Records for the exercise START
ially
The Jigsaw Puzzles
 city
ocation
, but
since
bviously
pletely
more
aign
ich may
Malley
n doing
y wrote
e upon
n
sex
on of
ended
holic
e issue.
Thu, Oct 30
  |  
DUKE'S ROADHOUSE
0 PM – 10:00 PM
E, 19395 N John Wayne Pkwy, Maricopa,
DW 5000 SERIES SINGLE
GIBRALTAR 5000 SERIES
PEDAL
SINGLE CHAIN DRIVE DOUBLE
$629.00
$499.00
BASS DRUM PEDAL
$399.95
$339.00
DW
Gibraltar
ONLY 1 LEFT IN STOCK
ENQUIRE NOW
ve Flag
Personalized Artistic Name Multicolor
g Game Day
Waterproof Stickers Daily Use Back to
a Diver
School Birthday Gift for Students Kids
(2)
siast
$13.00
Records for the exercise END
Records for the exercise START
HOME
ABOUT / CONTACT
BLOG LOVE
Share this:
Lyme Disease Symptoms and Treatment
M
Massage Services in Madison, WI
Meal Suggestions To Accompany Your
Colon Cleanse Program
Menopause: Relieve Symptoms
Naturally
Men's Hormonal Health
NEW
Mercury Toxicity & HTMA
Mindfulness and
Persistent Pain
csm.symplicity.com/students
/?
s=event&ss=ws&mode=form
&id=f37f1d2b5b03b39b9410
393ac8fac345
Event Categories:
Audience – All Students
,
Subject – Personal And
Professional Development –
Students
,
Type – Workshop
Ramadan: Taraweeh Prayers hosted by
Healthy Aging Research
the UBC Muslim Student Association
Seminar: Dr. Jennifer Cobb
Records for the exercise END
▶ What is required: In the data above, each line holding "SERIES" is to be found and copied.

▶ Expected answer:
DW 5000 SERIES SINGLE
GIBRALTAR 5000 SERIES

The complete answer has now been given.